At least as of now, though, it looks as though the margin of victory delivered to MAS by the Bolivian people was so stunning, so decisive, that there are few options left for the retrograde forces — in Bolivia, Washington, and Brussels — which tried to destroy the country’s democracy. Anyone who believes in the fundamentals of democracy, regardless of ideology, should be cheering the Bolivians who sacrificed so much to restore their right of self-rule and hoping that the stability and prosperity they enjoyed under Morales expands even further under his first democratically elected successor.

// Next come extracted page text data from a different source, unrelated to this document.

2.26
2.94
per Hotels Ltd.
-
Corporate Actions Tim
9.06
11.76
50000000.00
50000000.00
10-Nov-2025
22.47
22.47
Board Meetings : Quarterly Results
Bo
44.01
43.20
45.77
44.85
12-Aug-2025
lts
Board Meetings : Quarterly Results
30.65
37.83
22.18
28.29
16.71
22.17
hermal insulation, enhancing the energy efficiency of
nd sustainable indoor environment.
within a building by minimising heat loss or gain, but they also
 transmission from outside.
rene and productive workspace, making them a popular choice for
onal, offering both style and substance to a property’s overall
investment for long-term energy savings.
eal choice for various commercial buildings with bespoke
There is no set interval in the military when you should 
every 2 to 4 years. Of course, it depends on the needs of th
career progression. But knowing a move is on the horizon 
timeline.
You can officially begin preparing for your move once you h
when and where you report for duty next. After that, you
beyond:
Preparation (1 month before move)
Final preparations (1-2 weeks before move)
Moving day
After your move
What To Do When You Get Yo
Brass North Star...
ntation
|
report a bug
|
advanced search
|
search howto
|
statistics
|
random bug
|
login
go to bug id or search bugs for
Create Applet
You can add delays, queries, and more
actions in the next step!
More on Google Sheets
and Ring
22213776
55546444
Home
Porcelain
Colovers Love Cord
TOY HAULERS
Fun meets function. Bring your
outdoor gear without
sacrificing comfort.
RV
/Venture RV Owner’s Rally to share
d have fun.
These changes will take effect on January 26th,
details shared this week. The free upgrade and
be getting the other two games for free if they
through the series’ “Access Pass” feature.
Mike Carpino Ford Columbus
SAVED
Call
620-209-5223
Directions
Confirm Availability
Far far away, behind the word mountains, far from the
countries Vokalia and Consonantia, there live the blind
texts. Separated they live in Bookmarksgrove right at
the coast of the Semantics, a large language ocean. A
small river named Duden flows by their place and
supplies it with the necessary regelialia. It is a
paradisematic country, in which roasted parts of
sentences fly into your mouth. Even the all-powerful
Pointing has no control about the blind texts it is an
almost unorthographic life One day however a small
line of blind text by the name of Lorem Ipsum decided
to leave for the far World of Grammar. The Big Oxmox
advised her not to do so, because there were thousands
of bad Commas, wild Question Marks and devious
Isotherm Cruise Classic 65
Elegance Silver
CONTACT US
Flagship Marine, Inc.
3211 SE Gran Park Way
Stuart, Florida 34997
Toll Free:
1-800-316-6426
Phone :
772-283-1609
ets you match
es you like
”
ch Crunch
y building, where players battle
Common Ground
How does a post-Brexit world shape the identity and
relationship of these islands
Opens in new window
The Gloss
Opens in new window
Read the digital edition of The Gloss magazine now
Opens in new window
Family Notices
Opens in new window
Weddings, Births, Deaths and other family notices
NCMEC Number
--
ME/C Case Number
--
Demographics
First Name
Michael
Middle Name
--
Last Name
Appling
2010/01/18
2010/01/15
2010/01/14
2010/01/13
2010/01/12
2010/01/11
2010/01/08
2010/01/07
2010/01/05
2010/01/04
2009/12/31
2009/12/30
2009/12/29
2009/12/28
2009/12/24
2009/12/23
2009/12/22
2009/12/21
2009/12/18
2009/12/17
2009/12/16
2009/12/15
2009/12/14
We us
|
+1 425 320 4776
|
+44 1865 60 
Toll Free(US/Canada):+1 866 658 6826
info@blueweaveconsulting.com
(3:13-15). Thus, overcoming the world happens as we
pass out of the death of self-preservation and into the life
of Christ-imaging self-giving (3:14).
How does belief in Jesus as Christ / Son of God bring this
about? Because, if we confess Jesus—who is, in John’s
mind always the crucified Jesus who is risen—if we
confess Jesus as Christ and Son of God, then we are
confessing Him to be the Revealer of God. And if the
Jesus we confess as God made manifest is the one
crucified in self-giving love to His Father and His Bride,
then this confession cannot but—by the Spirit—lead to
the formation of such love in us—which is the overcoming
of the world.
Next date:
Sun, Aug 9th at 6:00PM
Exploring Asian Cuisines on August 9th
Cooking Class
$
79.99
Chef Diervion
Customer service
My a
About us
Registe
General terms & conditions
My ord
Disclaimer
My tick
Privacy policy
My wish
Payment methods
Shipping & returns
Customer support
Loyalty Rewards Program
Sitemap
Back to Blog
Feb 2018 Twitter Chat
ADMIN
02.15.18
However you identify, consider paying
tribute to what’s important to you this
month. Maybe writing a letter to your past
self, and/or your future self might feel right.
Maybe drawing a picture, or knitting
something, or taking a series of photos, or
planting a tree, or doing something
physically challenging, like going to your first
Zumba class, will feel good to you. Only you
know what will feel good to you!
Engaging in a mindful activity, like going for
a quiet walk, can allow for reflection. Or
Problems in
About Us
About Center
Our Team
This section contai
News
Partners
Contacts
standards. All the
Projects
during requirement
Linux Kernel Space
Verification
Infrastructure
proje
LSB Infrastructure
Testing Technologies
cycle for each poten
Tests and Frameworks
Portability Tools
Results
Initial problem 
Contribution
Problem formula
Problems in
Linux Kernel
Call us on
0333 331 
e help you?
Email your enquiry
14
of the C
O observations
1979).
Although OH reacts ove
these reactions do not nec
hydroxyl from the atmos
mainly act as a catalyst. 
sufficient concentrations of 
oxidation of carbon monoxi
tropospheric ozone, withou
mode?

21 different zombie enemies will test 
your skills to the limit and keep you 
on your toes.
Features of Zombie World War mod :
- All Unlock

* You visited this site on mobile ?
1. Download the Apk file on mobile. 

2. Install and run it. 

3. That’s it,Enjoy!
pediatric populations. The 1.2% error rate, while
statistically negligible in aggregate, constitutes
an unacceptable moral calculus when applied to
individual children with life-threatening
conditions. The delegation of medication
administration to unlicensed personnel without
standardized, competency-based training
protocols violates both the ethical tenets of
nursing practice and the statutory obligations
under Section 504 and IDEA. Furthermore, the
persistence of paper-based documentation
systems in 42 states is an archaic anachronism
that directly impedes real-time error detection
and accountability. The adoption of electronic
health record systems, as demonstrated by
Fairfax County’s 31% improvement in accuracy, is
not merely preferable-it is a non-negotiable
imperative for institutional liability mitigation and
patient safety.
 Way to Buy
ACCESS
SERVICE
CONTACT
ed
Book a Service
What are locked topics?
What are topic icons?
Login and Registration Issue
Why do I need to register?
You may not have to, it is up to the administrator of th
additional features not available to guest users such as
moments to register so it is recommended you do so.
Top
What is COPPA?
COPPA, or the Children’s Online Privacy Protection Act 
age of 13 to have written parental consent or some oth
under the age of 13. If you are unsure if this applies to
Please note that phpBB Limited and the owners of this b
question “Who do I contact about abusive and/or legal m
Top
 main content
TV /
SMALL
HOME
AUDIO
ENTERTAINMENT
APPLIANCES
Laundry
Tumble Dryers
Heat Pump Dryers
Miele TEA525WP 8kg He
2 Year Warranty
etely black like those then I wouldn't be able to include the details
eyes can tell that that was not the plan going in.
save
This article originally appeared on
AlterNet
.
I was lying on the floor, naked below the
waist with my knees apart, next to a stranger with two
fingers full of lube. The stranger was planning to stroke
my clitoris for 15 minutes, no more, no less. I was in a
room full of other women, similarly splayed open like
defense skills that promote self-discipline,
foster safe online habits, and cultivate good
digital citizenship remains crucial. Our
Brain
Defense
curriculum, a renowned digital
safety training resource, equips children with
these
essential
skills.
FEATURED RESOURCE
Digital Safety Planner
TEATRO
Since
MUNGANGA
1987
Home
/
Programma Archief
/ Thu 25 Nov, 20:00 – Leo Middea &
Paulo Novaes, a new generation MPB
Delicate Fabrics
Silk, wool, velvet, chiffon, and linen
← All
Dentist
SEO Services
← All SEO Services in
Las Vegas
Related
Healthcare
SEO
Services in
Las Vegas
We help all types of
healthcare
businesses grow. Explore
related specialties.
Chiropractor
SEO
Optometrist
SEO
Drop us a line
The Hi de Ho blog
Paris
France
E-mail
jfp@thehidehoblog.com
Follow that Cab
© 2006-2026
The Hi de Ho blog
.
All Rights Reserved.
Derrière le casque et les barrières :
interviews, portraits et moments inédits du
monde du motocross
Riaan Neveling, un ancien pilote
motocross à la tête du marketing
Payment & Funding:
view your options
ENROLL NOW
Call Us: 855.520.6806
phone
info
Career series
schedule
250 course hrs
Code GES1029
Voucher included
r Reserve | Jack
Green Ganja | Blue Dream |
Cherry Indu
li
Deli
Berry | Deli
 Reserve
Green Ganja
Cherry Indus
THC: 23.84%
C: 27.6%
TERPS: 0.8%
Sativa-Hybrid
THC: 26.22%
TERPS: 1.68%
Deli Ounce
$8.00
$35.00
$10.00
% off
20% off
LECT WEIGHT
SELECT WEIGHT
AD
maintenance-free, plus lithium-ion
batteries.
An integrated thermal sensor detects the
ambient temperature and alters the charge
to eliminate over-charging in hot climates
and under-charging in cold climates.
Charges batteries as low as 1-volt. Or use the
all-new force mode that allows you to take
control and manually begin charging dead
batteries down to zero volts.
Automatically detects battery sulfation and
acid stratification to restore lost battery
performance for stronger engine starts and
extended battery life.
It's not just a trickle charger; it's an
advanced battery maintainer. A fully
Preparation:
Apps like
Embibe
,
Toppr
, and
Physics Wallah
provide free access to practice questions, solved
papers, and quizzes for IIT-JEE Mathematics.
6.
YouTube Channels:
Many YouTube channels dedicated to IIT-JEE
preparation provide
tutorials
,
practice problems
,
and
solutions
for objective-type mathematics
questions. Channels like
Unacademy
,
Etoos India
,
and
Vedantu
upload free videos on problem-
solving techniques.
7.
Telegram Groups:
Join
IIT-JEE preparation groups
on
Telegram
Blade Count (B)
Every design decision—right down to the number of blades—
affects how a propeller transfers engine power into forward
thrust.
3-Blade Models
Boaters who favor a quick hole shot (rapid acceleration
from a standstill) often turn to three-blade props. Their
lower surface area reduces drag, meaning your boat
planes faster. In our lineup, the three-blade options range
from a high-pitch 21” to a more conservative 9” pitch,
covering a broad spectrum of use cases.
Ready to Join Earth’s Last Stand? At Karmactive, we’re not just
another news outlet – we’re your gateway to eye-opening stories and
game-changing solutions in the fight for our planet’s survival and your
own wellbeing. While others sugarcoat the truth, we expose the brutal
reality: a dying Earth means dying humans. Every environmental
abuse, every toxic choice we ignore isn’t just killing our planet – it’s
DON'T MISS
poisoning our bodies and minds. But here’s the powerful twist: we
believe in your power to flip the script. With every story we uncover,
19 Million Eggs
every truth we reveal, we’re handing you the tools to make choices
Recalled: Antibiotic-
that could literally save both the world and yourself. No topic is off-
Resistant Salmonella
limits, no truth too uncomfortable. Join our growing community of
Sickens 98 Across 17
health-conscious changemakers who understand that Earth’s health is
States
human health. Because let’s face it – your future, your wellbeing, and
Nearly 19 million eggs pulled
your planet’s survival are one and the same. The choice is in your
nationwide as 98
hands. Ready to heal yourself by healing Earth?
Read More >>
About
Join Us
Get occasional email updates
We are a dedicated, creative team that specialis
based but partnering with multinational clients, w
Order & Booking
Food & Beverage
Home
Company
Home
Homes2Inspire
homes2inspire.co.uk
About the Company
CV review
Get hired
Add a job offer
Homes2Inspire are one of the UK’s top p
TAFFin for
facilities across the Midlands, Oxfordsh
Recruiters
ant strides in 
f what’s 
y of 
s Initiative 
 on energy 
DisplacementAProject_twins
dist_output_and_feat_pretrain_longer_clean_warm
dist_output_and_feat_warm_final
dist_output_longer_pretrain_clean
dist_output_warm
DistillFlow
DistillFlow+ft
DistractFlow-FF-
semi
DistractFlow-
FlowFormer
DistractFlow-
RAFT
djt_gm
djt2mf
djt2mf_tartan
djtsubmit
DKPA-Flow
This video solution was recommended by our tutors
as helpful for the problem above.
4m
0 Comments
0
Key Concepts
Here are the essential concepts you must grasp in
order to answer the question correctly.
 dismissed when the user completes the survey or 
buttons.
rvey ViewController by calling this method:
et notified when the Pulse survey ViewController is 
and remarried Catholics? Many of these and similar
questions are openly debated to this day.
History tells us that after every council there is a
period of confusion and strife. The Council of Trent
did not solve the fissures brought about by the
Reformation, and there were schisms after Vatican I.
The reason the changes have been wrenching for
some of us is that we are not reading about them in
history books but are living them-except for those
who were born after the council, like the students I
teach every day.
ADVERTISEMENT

We can expect the US to now begin to destabilize Bolivia because if there is one thing that the US government hates, it is having left-wing governments in the Americas that work to the benefit of the poor and marginalized and not the oligarchs.

Comments

  1. jrkrideau says

    I blame the pandemic. It distracted Pompeo, the CIA and other 3-letter agencies that they did not support the “interim” gov’t enough.

  2. Who Cares says

    @Marcus Ranum(#2):
    That is different, I mean that is not the US doing it which is due to the US being the one indispensable nation is always good and by definition trying to harm the one indispensable nation by meddling in the elections is good.

    To the rest of the world (and an unknown amount of the US population) it is a do as we say not as we do situation. And roid rage symptoms if you do not do as ordered.

  3. Tired South American says

    Most of us in South America know that the success of Evo Morales was fueled through drug money, blood money. It’s one of those open secrets which you can’t say out loud because, hey, at least he’s on our side. He is also OK with “regulated” child labor. What a swell guy. Let me be clear: left wing, right wing, down here everyone sucks, and the USA is only partially to blame. In fact, I’m convinced that your country is the main force which keeps SA’s left wing governments afloat, as its pathological villainy is a perfectly credible scapegoat for the failures of our politicians: “The US ate my homework!” they will yell and, if you turn around, sure enough you’ll find the US chewing something.

  4. bmiller says

    Tired South American-Isn’t that true of almost ANY political leader, especially in Latin America? Insight Crime is running a multipart series on how closely El Salvador’s “independent” President is tied to MS-13 and other criminal elements. Because the latter have major power (and wealth).

  5. KG says

    Tired South American,

    Odd that Bolivians don’t seem to agree with you. And the line that “It’s one of those open secrets which you can’t say out loud” isn’t terribly convincing.